芭蕉は中国原産の植物で、社寺や庭園などに観賞用として植えられています。長い楕円形の大きな葉を一度は見たことがあるのではないでしょうか。芭蕉の歴史は古く、平安時代初期には知られていたようです。また、イトバショウから繊維をとって糸にしたものを織る芭蕉布(ばしょうふ)と呼ばれる沖縄の伝統工芸があります。13世紀頃にはすでに織られていたそうで、琉球王国時代に夏の衣類として愛用されていました。太平洋戦争により、産地の多くは途絶えてしまいましたが、近年人間国宝に指定された方がいます。
芭蕉葉は特徴的な形をしているため、紋としても使用されたようで、江戸時代に刊行された紋帳にも数種類が掲載されています。たとえば、下段右から二番目の「三巴はせを」は巴紋を芭蕉の葉で形作っています。
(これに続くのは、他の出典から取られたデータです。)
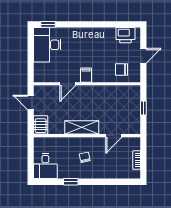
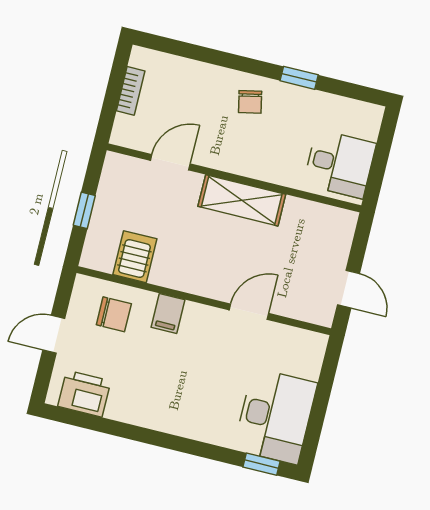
filing cabinet: (86, 75) -> (168, 313), moved
server rack: (41, 125) -> (135, 257), moved, turned 180
chair: (85, 157) -> (250, 102), moved
desk: (45, 166) -> (340, 164), moved, turned 90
[紋所帖] 文化13(1816)年arcBK03-0012
染の型紙にも芭蕉葉をデザインとして活かしたものをいくつか確認することができました。キョーテックコレクション約18,000枚の中から芭蕉葉があしらわれた型紙をいくつかご紹介したいと思います。
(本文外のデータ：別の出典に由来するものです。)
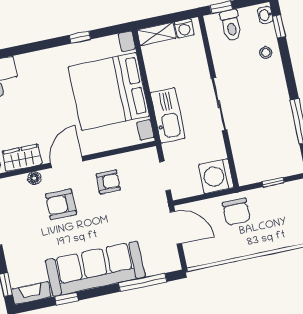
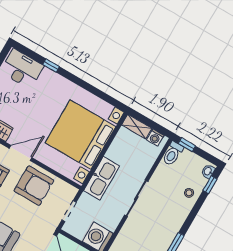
toilet: (231, 25) -> (173, 153), moved
window: (80, 37) -> (51, 66), moved
armchair: (108, 182) -> (34, 186), width x1.88, depth x1.88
はじめにご紹介する型紙は、芭蕉葉と格子の型紙です。この型紙は、「突彫」とよばれる刃先を鋭く整えた彫刻刀を地紙に突き刺しながら絵柄を彫刻する技法によるものです。格子の直線と芭蕉葉の曲線が対照的です。また、この型紙は、地紙の大部分が彫り抜かれているため、文様同士が切れてしまわないように芭蕉葉同士が少し繋げられています。糊を引く際に型紙が壊れてしまっては困りますので、こうした工夫は染の型紙ならではといえるでしょう。
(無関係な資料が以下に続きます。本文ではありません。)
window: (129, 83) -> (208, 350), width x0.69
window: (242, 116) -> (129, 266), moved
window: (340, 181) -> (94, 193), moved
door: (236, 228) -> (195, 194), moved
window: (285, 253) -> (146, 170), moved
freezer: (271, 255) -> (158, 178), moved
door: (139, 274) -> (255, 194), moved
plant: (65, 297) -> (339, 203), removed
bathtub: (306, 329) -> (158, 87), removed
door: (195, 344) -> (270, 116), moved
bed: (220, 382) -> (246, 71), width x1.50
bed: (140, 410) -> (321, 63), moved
芭蕉葉があしらわれた型紙は、いずれも型紙に対して大きく配置されています。芭蕉葉は大きく配置する方がデザインとして一般的であったようで、芭蕉葉の迫力を活かすことができると考えられたためでしょうか。また、芭蕉葉は葉脈に沿って破れやすいため、その様子がデザインにも採用されています。
(KTS11721)
次にご紹介する型紙は、錐彫と突彫を組み合わせて彫刻されたものです。錐彫とは、半円形に整えられた彫刻刀を地紙に刺し、半回転することによって非常に小さな孔を彫刻する技法です。小さな孔を連続して彫刻することで直線や曲線を表現したり、ランダムに小孔を彫刻したりすることでさまざまな表現が可能になります。
こちらの型紙は、芭蕉葉の輪郭線を小孔により描き、その周辺に小孔をランダムに密集させることで芭蕉葉が際立つようデザインされています。また、一部の葉や全体の葉脈は突彫によるものです。二つの技法を合わせて使うことにより、メリハリのあるデザインになっているのではないでしょうか。
(KTS00054)
最後にご紹介する型紙は、芭蕉葉、麻の葉、市松、観世水を合わせたデザインになっています。多くの型紙は、複数のモチーフが一枚の型紙に配されるのですが、芭蕉葉は他のモチーフと一緒にデザインされている型紙が少ないことがわかりました。芭蕉葉と組み合わせて用いられるモチーフがあまりないのか、芭蕉葉のみでインパクトがあるからなのか、芭蕉葉だけが配される型紙が大半を占めていました。
複数のモチーフが用いられている点でこの型紙は、やや例外なのかもしれませんが、芭蕉葉の一部を長方形に当てはめて、市松文様のように表現しています。また、渦を巻いた観世水の中には麻の葉文様と呼ばれる縦横斜めの直線で構成された文様が配置されています。幾何学的な文様と曲線の文様とを組み合わせたデザインになっています。さらに渦水の曲線の中に小さな粒を彫刻し、観世水の渦や芭蕉葉の葉脈が少し掠れているかのように彫刻することで、水や葉の勢いを感じさせてくれます。